Props and costume changes were used to contextualise each piece, ranging from an entertaining use of vulva fascinators in a song about sex workers, to a confusing piece where the serious issue of male violence against women is addressed through the medium of hand puppets.
As a feminist piece, it was surprising that a woman from history who was obsessed with her body size made the final list. Her song appeared to refer to fat-shaming and condoned the female beauty myth of women wanting to be a ‘size zero hero’. Perhaps further consideration was needed in how this woman was portrayed, and indeed why they chose to celebrate the life of a woman driven solely by wanting to be thin.
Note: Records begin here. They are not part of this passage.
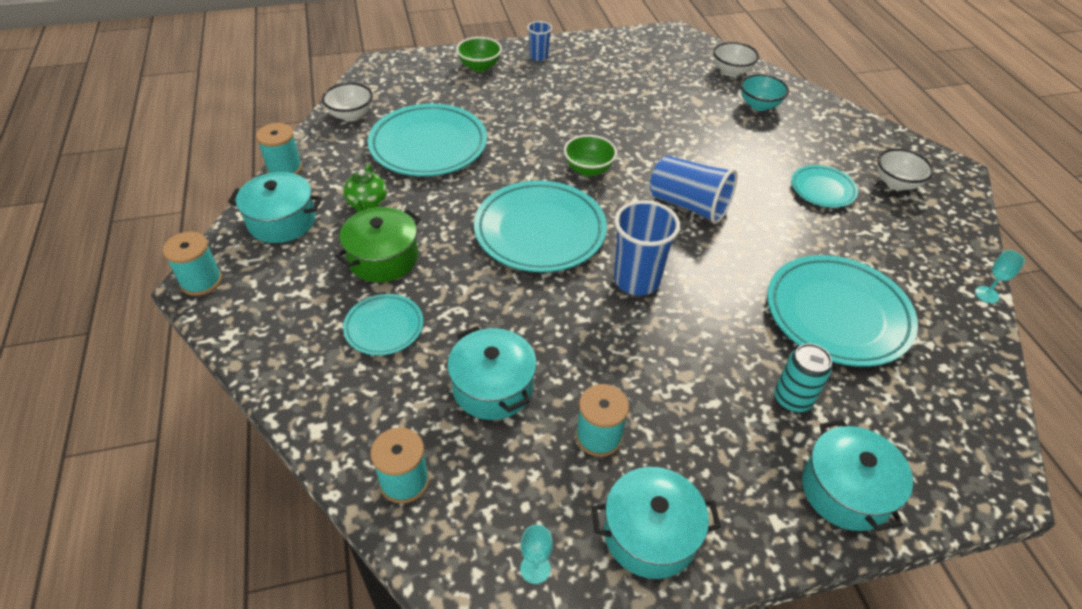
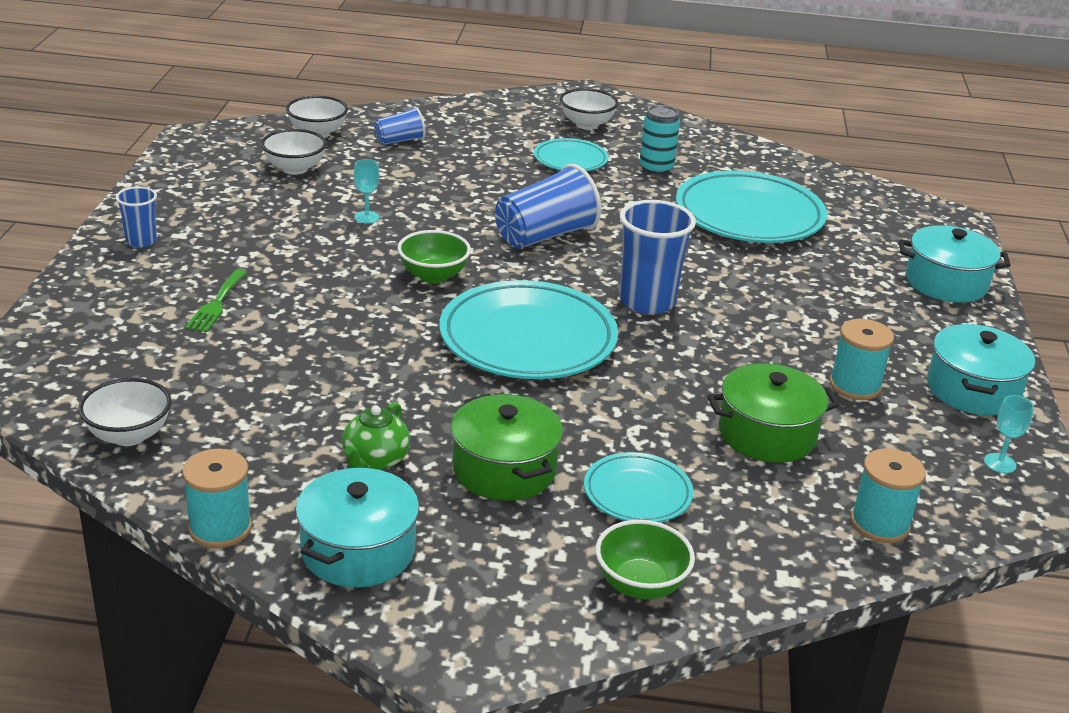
camera: 70 degrees left, 15 degrees down
(201, 281) = (451, 655): turquoise spool -> none
(367, 203) = (375, 461): green teapot -> green teapot turned 90 degrees clockwise
(428, 146) = (279, 380): turquoise plate -> none
(479, 67) = (114, 292): green bowl -> green bowl (640, 585)
(492, 101) = (216, 304): none -> green fork
(493, 387) = (767, 434): turquoise pot -> green pot
(674, 78) = (294, 169): none -> white bowl
(759, 105) = (399, 141): turquoise bowl -> blue cup
(792, 399) = (842, 272): turquoise can -> turquoise can (656, 168)
(986, 294) = (756, 145): turquoise goblet -> turquoise goblet (366, 217)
You could tell it was the show's first-night as there were some clunky changeovers between scenes and a forgotten line. The venue, a storage container within the Warren Bar, is abject to noise pollution from outside; the performers’ use of the mic needed refinement, particularly when reading the narrative, to enable the audience to hear and follow the words clearly. A short film reel at the end of the show, where people recounted their most inspiring women came across with an amateur feel, as the image projected was across the set and props, with some speaker’s heads in the film being off-centre. This part could have been left out, without detracting from the message of the film.
There were a few funny lines about Dutch resistance bicycle fighters, to which the audience responded with some laughter, but on the whole the evening was more about engaging with the stories, rather than a comedic experience.
If you like to be immersed in a musical narrative of historical story-telling, then this show is for you.